Lettera aperta dell’on. Orazio Ragusa che rivolge un invito al commissario straordinario del Libero consorzio comunale Dario Cartabellotta: “E’ arrivato il momento di creare una cabina di regia che consenta di sviluppare un piano univoco di proposte per presentare il territorio in maniera compatta”

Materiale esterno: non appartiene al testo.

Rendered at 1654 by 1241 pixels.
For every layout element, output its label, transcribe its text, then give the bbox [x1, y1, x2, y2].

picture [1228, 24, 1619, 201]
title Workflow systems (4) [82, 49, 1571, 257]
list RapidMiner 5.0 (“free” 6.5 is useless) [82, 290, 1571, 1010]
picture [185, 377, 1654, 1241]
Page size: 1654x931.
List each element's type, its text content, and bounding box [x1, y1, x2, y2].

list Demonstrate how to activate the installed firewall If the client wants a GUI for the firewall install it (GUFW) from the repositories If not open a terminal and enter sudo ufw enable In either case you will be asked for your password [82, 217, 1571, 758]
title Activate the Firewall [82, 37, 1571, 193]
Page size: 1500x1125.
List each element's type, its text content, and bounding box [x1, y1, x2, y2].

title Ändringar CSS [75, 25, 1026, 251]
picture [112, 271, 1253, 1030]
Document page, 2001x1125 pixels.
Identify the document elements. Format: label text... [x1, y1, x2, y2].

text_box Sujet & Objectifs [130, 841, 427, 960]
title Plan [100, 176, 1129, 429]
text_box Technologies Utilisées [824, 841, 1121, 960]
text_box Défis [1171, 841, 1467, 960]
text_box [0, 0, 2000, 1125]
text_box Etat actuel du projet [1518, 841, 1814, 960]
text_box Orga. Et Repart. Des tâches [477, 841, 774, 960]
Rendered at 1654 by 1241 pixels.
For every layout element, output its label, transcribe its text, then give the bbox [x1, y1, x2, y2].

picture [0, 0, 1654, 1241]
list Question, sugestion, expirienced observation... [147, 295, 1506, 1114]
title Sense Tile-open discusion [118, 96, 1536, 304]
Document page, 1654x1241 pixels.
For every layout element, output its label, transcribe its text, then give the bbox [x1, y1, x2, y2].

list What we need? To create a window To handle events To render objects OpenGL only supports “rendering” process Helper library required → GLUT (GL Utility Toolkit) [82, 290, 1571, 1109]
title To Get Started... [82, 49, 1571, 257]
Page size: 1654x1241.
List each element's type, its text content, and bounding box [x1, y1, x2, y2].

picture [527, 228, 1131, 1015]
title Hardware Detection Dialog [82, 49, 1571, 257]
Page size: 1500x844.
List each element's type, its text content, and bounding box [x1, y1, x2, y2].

RAGUSA – Lettera aperta dell’on. Orazio Ragusa al commissario straordinario del Libero consorzio comunale di Ragusa, ex Provincia regionale, avente ad oggetto la programmazione comunitaria 2014-2020. “Occorre gettare le basi – scrive l’on. Ragusa nella missiva inviata a Dario Cartabellotta – per creare una strategia unitaria, capace di coinvolgere gli enti territoriali dell’area iblea, così da formare un progetto unitario o che, quantomeno, pur nella diversità delle articolazioni, abbia una visione unica degli obiettivi da realizzare. Per questo motivo, è indispensabile che sia formata una cabina di regia che, anche sulla scorta di esperienze maturate negli anni passati, con la presenza del partenariato, consenta di sviluppare un piano univoco di proposte, presentando il territorio in maniera compatta e unitaria, senza fughe in avanti che, in un contesto del genere, finirebbero soltanto con il penalizzare la voglia di riscatto che da più parti si registra, a maggior ragione in un momento storico davvero drammatico come quello attuale. Ecco perché, ritenendo che ne abbia le caratteristiche, anche nella qualità di vertice dell’ente locale che, istituzionalmente, è demandato a riunire tutti i Comuni del territorio, chiediamo al commissario Cartabellotta di farsi carico di individuare un percorso che consenta di avviare l’iter della concertazione per definire in che modo attuare la programmazione comunitaria in ambito locale. E’ una occasione che non possiamo lasciarci sfuggire e stavolta, ancora più che in altre, il territorio ibleo dovrà rivelarsi compatto e prediligere gli aspetti che ci uniscono da quelli che ci dividono. D’altronde, lo ribadisco, possiamo anche fare riferimento ad esperienze passate, come il tavolo istituito in occasione della decisione da prendere sulla destinazione dei fondi ex Insicem, rivelatosi molto proficuo perché capace di fare sedere attorno tutti gli attori, istituzionali e non, dello sviluppo locale. Ecco, quel modus operandi potrebbe essere una base di partenza per riavviare una cabina di regia che chiami in causa quanti, a vario titolo, interessati ad attivare in tempi rapidi un percorso che non può più ammettere scusanti di alcun tipo”.